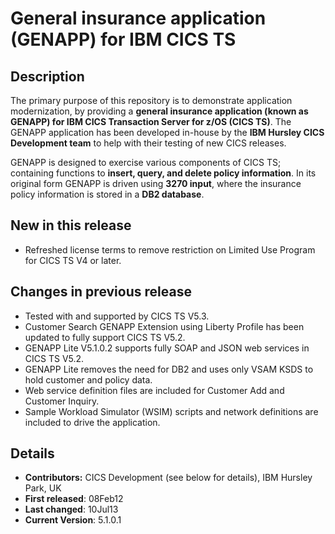 # General insurance application (GENAPP) for IBM CICS TS

## Description

The primary purpose of this repository is to demonstrate application modernization, by providing a **general insurance application (known as GENAPP) for IBM CICS Transaction Server for z/OS (CICS TS)**. The GENAPP application has been developed in-house by the **IBM Hursley CICS Development team** to help with their testing of new CICS releases.  
  
GENAPP is designed to exercise various components of CICS TS; containing functions to **insert, query, and delete policy information**. In its original form GENAPP is driven using **3270 input**, where the insurance policy information is stored in a **DB2 database**.  


## New in this release

-   Refreshed license terms to remove restriction on Limited Use Program for CICS TS V4 or later.

  
## Changes in previous release

-   Tested with and supported by CICS TS V5.3.
-   Customer Search GENAPP Extension using Liberty Profile has been updated to fully support CICS TS V5.2.
-   GENAPP Lite V5.1.0.2 supports fully SOAP and JSON web services in CICS TS V5.2.
-   GENAPP Lite removes the need for DB2 and uses only VSAM KSDS to hold customer and policy data.
-   Web service definition files are included for Customer Add and Customer Inquiry.
-   Sample Workload Simulator (WSIM) scripts and network definitions are included to drive the application.

## Details

 - **Contributors:** CICS Development (see below for details), IBM Hursley Park, UK   
 - **First released**: 08Feb12   
 - **Last changed**: 10Jul13   
 - **Current Version**: 5.1.0.1   
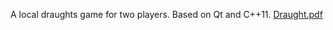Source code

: A local draughts game for two players.
Based on Qt and C++11.
[Draught.pdf](https://github.com/HeliumHeLingfei/Draughts/blob/master/Draughts.pdf)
::::
REQUEST: If a line in the listing contains the string "Lite", copy it.

SOLUTION FOR THIS TASK:
-   GENAPP Lite V5.1.0.2 supports fully SOAP and JSON web services in CICS TS V5.2.
-   GENAPP Lite removes the need for DB2 and uses only VSAM KSDS to hold customer and policy data.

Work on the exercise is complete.